Task details = Find the string "PlayStation" in the data, then copy every line where it is found.

Material shown =
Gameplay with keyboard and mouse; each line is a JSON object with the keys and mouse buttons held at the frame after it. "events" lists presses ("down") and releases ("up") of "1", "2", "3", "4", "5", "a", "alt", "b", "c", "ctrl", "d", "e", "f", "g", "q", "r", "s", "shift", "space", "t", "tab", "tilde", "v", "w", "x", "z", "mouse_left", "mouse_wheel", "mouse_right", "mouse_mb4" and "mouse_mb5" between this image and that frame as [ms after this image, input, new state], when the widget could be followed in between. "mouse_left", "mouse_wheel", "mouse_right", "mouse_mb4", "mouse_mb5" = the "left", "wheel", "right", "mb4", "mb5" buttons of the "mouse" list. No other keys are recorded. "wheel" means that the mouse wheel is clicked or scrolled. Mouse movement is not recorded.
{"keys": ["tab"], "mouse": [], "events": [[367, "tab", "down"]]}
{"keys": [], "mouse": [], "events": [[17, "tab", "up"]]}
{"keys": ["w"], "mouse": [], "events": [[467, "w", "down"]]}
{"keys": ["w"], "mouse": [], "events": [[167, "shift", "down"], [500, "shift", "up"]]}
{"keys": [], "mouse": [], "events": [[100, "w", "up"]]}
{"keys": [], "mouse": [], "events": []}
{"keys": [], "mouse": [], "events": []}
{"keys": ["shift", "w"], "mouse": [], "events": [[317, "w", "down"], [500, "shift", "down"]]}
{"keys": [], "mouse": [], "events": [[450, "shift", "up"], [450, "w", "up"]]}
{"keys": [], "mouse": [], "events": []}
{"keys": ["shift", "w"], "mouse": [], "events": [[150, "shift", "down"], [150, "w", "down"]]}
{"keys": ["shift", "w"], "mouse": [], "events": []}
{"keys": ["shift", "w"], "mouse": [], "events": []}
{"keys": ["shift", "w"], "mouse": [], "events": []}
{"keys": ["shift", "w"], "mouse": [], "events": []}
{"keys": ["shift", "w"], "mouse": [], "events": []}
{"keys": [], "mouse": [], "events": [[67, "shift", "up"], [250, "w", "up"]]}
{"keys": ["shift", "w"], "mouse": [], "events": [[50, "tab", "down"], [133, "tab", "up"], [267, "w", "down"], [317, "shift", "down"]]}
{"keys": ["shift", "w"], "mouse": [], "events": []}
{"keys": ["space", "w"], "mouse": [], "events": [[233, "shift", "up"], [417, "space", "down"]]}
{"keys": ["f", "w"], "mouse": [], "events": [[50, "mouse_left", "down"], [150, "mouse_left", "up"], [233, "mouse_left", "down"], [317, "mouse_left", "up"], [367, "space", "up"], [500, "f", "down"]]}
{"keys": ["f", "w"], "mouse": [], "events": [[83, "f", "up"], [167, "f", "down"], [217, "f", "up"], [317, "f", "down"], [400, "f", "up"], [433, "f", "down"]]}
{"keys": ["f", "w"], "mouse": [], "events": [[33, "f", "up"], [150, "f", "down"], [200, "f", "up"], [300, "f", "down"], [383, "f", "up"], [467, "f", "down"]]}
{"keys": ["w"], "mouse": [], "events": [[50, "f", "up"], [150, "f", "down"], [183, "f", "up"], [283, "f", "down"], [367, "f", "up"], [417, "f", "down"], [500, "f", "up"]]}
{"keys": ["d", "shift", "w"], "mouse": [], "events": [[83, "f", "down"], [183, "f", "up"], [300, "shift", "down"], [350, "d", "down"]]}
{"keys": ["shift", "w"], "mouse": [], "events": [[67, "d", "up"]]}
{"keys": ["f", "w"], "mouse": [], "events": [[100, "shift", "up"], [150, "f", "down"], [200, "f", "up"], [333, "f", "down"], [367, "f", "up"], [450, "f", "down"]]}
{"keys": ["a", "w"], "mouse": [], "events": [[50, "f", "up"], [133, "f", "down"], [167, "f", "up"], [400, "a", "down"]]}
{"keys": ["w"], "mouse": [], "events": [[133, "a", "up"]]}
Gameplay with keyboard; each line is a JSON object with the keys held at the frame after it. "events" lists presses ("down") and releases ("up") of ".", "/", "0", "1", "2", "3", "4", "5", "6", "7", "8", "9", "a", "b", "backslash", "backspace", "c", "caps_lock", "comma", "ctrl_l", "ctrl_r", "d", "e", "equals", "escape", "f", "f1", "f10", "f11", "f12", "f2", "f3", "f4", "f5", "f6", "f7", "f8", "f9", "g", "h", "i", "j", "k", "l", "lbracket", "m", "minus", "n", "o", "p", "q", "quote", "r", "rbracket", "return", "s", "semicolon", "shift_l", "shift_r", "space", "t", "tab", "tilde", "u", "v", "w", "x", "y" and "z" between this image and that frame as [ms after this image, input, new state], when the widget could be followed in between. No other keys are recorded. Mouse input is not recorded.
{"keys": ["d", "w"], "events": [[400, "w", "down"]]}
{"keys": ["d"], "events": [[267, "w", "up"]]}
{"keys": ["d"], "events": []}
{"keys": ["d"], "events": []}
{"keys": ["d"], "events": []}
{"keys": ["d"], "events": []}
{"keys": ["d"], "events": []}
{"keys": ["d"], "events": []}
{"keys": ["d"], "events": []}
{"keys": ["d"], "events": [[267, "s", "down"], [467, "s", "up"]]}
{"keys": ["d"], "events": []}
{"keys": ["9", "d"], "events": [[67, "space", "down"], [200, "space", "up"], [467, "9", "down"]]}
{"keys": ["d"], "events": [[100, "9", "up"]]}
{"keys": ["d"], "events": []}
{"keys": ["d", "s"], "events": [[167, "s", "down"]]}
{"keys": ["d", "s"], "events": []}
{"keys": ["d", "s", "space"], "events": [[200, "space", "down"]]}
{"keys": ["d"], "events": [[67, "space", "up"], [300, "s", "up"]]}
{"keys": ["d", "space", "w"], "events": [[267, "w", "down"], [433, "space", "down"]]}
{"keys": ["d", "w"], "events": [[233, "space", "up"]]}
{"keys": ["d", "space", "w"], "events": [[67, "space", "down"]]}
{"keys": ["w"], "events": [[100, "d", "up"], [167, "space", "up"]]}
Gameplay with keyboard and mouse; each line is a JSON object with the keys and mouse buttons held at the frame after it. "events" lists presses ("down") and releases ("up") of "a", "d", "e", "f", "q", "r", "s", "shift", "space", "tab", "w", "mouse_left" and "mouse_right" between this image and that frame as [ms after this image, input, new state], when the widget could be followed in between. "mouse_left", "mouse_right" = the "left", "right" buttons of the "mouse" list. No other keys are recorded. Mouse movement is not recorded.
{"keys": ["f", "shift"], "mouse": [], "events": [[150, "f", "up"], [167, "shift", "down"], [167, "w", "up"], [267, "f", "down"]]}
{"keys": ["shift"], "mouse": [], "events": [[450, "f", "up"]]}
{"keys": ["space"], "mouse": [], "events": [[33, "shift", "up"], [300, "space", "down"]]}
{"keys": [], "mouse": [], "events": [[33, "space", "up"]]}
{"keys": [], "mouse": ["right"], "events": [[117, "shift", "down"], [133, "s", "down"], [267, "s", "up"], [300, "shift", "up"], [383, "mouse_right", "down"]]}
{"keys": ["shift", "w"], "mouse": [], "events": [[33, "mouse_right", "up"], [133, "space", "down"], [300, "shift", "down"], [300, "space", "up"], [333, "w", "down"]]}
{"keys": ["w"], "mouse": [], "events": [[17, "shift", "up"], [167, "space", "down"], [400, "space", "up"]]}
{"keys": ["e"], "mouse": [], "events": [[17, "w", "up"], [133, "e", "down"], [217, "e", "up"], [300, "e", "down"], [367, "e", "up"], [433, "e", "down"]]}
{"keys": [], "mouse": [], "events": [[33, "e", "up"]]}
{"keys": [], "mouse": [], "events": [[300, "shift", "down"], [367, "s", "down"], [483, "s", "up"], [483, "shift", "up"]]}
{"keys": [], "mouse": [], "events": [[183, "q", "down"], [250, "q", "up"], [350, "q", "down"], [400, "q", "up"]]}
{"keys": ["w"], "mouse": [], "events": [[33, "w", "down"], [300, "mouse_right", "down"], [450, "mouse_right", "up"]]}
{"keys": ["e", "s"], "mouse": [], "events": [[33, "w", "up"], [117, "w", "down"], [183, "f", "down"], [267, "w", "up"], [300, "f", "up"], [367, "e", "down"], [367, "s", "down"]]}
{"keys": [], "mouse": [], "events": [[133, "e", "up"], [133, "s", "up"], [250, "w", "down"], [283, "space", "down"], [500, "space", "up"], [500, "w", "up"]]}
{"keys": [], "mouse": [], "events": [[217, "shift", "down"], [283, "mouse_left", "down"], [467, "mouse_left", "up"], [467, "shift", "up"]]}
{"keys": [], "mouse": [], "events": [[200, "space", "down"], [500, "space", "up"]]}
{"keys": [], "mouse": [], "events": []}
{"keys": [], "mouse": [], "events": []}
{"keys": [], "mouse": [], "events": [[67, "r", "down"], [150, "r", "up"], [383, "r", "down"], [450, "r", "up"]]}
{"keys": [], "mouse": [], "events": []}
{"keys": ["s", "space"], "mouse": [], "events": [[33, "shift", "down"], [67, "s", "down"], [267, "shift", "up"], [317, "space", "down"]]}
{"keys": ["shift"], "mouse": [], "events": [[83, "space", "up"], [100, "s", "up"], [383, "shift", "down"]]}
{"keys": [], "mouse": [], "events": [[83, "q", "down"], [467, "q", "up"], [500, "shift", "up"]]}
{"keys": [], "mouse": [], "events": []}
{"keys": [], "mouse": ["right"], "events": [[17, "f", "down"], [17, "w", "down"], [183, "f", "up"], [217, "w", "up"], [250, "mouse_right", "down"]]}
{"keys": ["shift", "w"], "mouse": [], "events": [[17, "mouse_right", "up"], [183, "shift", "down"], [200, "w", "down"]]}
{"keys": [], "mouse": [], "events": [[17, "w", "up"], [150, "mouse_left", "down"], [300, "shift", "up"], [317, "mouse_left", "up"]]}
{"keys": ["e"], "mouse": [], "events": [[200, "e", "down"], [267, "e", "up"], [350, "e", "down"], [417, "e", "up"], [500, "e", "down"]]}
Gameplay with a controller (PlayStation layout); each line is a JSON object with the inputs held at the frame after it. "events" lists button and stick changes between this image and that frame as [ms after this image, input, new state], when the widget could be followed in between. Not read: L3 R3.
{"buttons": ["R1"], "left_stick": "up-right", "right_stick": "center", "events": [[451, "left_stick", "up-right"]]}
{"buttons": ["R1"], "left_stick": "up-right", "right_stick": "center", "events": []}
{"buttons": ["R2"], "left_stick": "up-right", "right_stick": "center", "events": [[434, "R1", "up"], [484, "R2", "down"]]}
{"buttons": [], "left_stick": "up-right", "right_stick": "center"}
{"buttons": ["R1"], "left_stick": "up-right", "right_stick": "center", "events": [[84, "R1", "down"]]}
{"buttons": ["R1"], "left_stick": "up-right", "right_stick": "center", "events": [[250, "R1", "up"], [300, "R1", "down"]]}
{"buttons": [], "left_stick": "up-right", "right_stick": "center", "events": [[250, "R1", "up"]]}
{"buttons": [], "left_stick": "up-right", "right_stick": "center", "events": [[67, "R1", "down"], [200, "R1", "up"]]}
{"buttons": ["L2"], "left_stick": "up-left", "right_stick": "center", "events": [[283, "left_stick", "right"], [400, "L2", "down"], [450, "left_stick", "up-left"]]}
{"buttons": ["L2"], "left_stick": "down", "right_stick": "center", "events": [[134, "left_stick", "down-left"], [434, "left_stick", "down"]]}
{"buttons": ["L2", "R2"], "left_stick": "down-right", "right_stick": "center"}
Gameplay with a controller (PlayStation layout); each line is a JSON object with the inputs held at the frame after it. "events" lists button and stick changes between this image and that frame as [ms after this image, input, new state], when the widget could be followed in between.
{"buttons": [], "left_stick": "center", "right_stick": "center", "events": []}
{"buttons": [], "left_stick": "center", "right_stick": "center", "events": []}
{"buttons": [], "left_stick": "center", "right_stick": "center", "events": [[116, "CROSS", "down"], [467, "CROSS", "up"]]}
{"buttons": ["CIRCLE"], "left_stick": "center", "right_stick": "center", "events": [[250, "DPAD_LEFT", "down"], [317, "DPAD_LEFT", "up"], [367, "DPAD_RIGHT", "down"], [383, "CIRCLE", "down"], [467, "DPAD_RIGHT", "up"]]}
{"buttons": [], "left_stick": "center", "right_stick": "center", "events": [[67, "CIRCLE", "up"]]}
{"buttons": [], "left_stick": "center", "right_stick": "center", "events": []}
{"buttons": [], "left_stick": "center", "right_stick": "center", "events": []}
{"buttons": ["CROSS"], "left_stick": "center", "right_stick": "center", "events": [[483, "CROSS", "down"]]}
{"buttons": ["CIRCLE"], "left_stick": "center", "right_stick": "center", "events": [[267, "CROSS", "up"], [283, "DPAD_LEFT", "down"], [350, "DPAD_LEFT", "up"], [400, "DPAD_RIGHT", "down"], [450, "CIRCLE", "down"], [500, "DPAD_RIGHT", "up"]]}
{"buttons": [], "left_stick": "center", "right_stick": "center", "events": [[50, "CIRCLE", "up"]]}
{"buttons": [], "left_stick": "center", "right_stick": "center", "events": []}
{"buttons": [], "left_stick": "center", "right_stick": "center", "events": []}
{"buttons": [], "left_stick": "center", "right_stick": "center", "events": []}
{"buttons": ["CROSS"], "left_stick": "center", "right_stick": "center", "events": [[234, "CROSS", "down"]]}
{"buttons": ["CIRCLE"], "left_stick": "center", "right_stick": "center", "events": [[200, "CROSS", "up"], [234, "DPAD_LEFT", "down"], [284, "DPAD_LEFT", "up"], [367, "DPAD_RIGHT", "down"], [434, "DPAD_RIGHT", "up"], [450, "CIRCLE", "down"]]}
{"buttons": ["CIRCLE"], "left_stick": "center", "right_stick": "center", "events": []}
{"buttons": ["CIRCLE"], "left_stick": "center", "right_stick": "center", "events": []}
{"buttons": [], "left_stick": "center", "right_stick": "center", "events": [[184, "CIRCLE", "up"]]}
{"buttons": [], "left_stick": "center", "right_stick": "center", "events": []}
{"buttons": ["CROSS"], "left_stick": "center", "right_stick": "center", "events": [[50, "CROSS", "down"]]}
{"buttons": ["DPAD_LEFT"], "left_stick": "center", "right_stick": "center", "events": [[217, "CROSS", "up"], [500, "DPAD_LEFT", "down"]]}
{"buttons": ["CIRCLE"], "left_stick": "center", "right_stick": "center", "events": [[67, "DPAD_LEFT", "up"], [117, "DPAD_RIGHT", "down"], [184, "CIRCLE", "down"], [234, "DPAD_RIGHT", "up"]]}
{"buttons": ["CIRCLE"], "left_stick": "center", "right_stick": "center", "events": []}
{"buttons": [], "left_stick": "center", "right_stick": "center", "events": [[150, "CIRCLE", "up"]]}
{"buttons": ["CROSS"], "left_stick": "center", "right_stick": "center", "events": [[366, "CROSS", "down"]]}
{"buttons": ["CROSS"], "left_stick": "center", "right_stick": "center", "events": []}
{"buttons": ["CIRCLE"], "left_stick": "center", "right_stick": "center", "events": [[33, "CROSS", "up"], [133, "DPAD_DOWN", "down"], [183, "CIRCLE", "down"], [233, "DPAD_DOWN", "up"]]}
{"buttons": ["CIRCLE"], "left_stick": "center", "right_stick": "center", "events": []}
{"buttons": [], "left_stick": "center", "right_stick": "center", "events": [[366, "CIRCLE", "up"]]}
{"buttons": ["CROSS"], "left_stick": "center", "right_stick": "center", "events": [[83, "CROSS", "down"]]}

Written solution =
Gameplay with a controller (PlayStation layout); each line is a JSON object with the inputs held at the frame after it. "events" lists button and stick changes between this image and that frame as [ms after this image, input, new state], when the widget could be followed in between. Not read: L3 R3.
Gameplay with a controller (PlayStation layout); each line is a JSON object with the inputs held at the frame after it. "events" lists button and stick changes between this image and that frame as [ms after this image, input, new state], when the widget could be followed in between.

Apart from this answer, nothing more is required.